Our group focuses on efficient light-matter interfaces in the fields of solid-state quantum optics and sensing.

Quantum emitters are not only key for applications such as sensing but play an essential part in new developments in quantum technology. Photons on the other hand have proven excellent carriers of information. They can be manipulated to high precision, are well shielded from decoherence by the environment and can be guided for long distances with low loss using optical fibers. With the aim to realise small and scalable systems that can be used as constituents in photonic quantum networks or as precise sensors, solid state quantum emitters have moved into focus. They are able to provide similar level structures compared to isolated atoms but can be more easily manipulated and integrated in different kinds of photonic networks or nanostructures. The guided modes of nanophotonic waveguides exhibit a pronounced evanescent field that allows for sensitive detection of even individual molecules or atoms in their surrounding. These waveguides can also be combined with microcavities to further enhance the light-matter interaction and make strong coupling between a light field and a single quantum emitter possible.

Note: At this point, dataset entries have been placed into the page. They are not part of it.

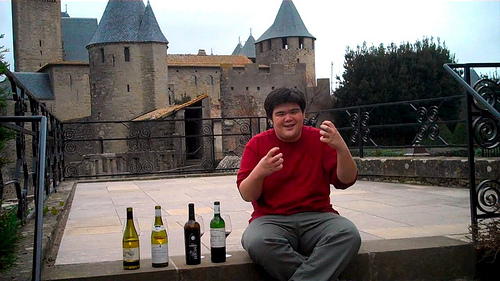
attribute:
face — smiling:
[270, 100, 306, 140]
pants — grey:
[240, 210, 363, 280]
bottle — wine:
[121, 206, 141, 270]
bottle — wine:
[150, 205, 170, 267]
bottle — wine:
[183, 204, 201, 264]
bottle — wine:
[209, 200, 226, 262]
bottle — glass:
[178, 200, 202, 264]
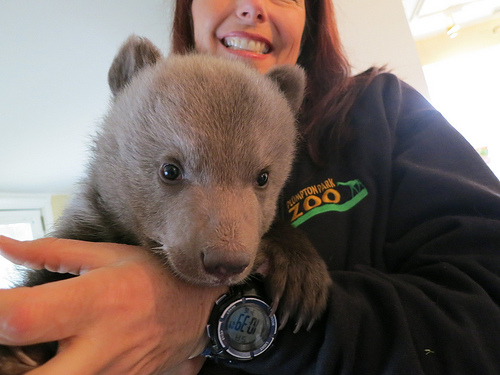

We have shown the coherent interaction of single molecules in nanocrystals with the guided light field of an optical nanofiber. The subwavelengh diameter waist of these waveguides was achieved by tapering a commercial optical fiber using a heat and pull process. We are now working towards an efficient light-matter interface using nanophotonic waveguides on chips and solid-state quantum emitters such as molecules in solids or colour centers in hexagonal Boron Nitride within the framework of the FETOpen project ErBeStA. As many solid-state quantum emitters require cryogenic temperatures to freeze out the phonons of the host system and avoid dephasing and inelastic scattering, most experiments so far have been conducted below 4 K. We were recently able to demonstrate that an alignment-free microcavity based on fiber Bragg gratings and an optical nanofiber can be used at cryogenic temperatures and may provide a promising platform for a strong light-matter interface.

In addition we are also planning to move the field of solid-state quantum optics to room temperature. Quantum emitters in hBN are a promising system to achieve this goal and we are currently working on a new experiment that was recently funded by an ESQ Discovery Grant.